Em 2018, utilizando os mesmos métodos, o candidato Bolsonaro teve colobaração de uma estratégia inteligente de proliferar fake news pelas mídias sociais, somado pela intervenção de um grupo do judiciário (Ministério Público e Justiça) que utilizou meios escusos em inviabilizar a candidatura de Lula, tornando sua vitória concretizada.

Mas além das mentiras, o que tem em comum? A inexistência de um contrato social.

Estamos em 2019, com milhões de desempregados, outros milhões em subempregos, o estado com iniciativas grosseiras de lapidar as ferramentas de intervenção na sociedade, isto é, extinção de conselhos consultivos, rompimento de investimento na educação e na ciência, venda de empresas estatais estratégicas e principalmente, o isolamento político do país em relação aos principais parceiros comerciais.

Meu amigo e meu colega, nós brasileiros precisamos reescrever um novo pacto social. Não tem como construir uma saída econômica sem termos um pacto social.
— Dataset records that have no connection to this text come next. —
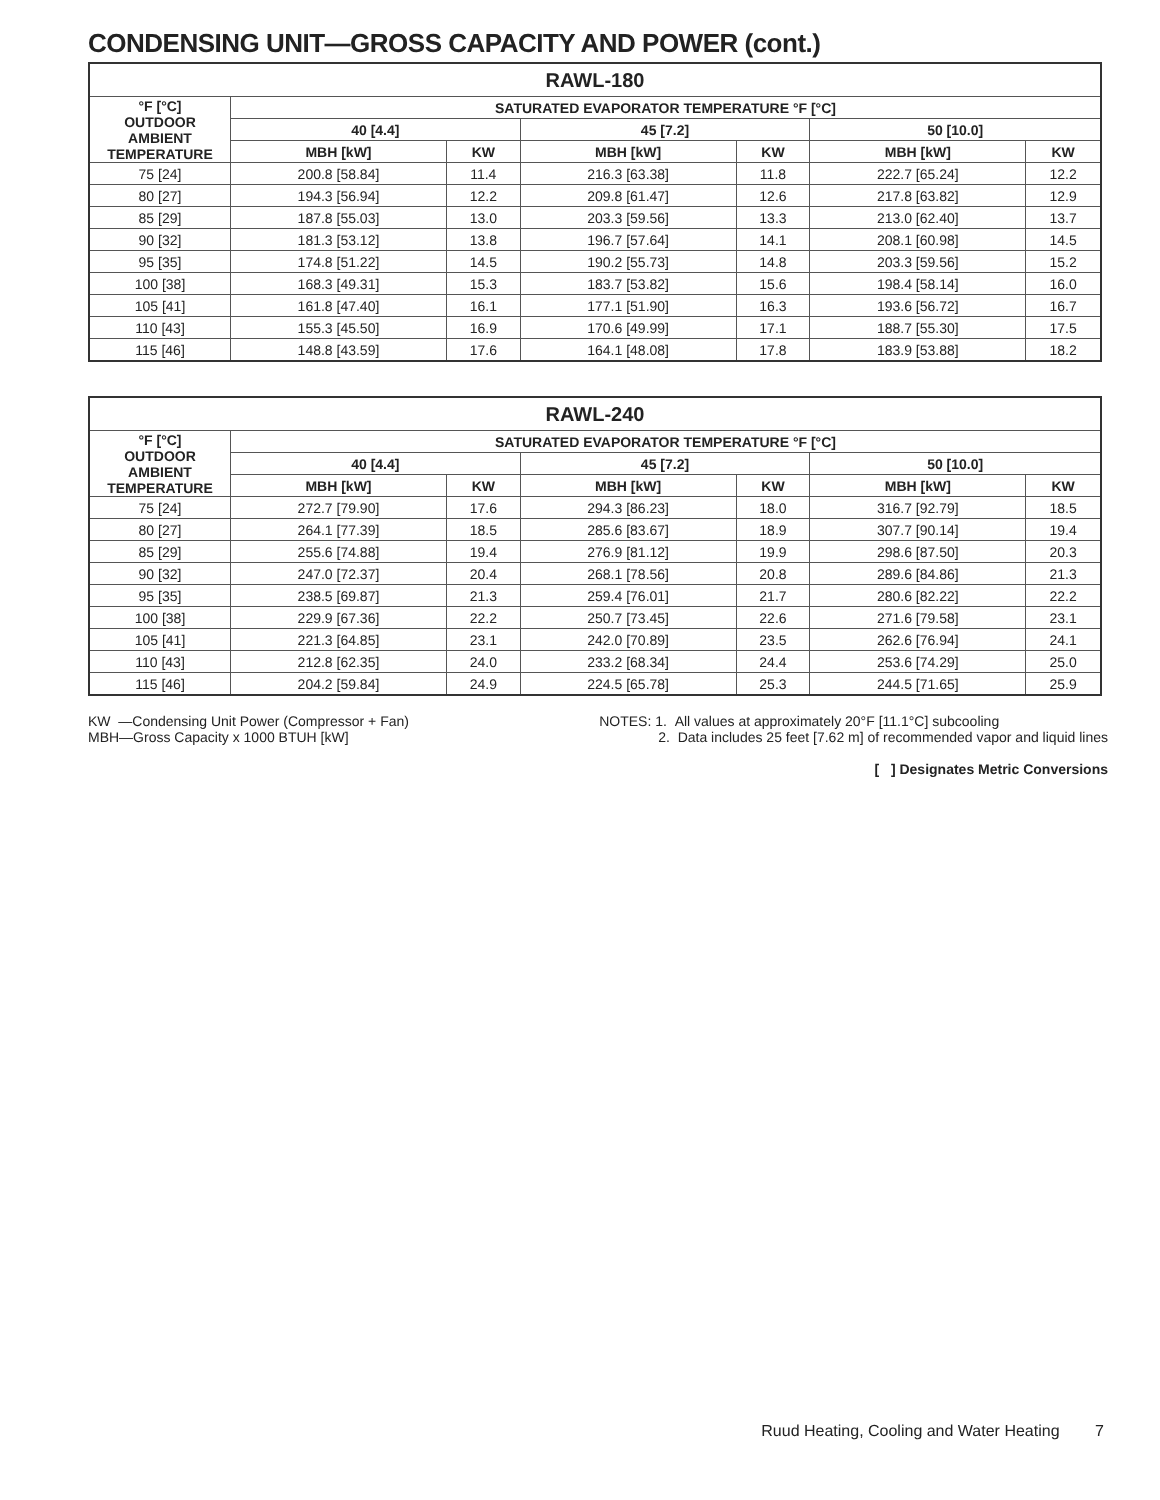CONDENSING UNIT—GROSS CAPACITY AND POWER (cont.)
| RAWL-180 | | | | | | |
| --- | --- | --- | --- | --- | --- | --- |
| °F [°C] OUTDOOR AMBIENT TEMPERATURE | SATURATED EVAPORATOR TEMPERATURE °F [°C] | | | | | |
| | 40 [4.4] | | 45 [7.2] | | 50 [10.0] | |
| | MBH [kW] | KW | MBH [kW] | KW | MBH [kW] | KW |
| 75 [24] | 200.8 [58.84] | 11.4 | 216.3 [63.38] | 11.8 | 222.7 [65.24] | 12.2 |
| 80 [27] | 194.3 [56.94] | 12.2 | 209.8 [61.47] | 12.6 | 217.8 [63.82] | 12.9 |
| 85 [29] | 187.8 [55.03] | 13.0 | 203.3 [59.56] | 13.3 | 213.0 [62.40] | 13.7 |
| 90 [32] | 181.3 [53.12] | 13.8 | 196.7 [57.64] | 14.1 | 208.1 [60.98] | 14.5 |
| 95 [35] | 174.8 [51.22] | 14.5 | 190.2 [55.73] | 14.8 | 203.3 [59.56] | 15.2 |
| 100 [38] | 168.3 [49.31] | 15.3 | 183.7 [53.82] | 15.6 | 198.4 [58.14] | 16.0 |
| 105 [41] | 161.8 [47.40] | 16.1 | 177.1 [51.90] | 16.3 | 193.6 [56.72] | 16.7 |
| 110 [43] | 155.3 [45.50] | 16.9 | 170.6 [49.99] | 17.1 | 188.7 [55.30] | 17.5 |
| 115 [46] | 148.8 [43.59] | 17.6 | 164.1 [48.08] | 17.8 | 183.9 [53.88] | 18.2 |
| RAWL-240 | | | | | | |
| --- | --- | --- | --- | --- | --- | --- |
| °F [°C] OUTDOOR AMBIENT TEMPERATURE | SATURATED EVAPORATOR TEMPERATURE °F [°C] | | | | | |
| | 40 [4.4] | | 45 [7.2] | | 50 [10.0] | |
| | MBH [kW] | KW | MBH [kW] | KW | MBH [kW] | KW |
| 75 [24] | 272.7 [79.90] | 17.6 | 294.3 [86.23] | 18.0 | 316.7 [92.79] | 18.5 |
| 80 [27] | 264.1 [77.39] | 18.5 | 285.6 [83.67] | 18.9 | 307.7 [90.14] | 19.4 |
| 85 [29] | 255.6 [74.88] | 19.4 | 276.9 [81.12] | 19.9 | 298.6 [87.50] | 20.3 |
| 90 [32] | 247.0 [72.37] | 20.4 | 268.1 [78.56] | 20.8 | 289.6 [84.86] | 21.3 |
| 95 [35] | 238.5 [69.87] | 21.3 | 259.4 [76.01] | 21.7 | 280.6 [82.22] | 22.2 |
| 100 [38] | 229.9 [67.36] | 22.2 | 250.7 [73.45] | 22.6 | 271.6 [79.58] | 23.1 |
| 105 [41] | 221.3 [64.85] | 23.1 | 242.0 [70.89] | 23.5 | 262.6 [76.94] | 24.1 |
| 110 [43] | 212.8 [62.35] | 24.0 | 233.2 [68.34] | 24.4 | 253.6 [74.29] | 25.0 |
| 115 [46] | 204.2 [59.84] | 24.9 | 224.5 [65.78] | 25.3 | 244.5 [71.65] | 25.9 |
KW —Condensing Unit Power (Compressor + Fan)
MBH—Gross Capacity x 1000 BTUH [kW]
NOTES: 1. All values at approximately 20°F [11.1°C] subcooling
2. Data includes 25 feet [7.62 m] of recommended vapor and liquid lines
[ ] Designates Metric Conversions
Ruud Heating, Cooling and Water Heating 7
Por isso o papel do Frente Brasil Popular e a Povo Sem Medo para reescrever este pacto social pois a construção de uma frente ampla, com diversos atores, que possuem o entendimento que não há disputa de poder se não houver uma democracia sólida.

Mas como eu e você podemos contribuir? Bom, amanhã teremos em todo o país o Grito dos Excluídos, e existe um movimento grande da população se vestir de preto e assistir os desfilies das forças armadas e das escolas que normalmente faz nas cidades, e participar das caminhadas que está sendo organizada pela Frente Brasil Popular e a Povo Sem Medo.

Pesquise na internet e veja onde vai ter mais perto de sua casa.

A mudança de rumo e redemocratizar o país, passa pela participação de cada um de nós.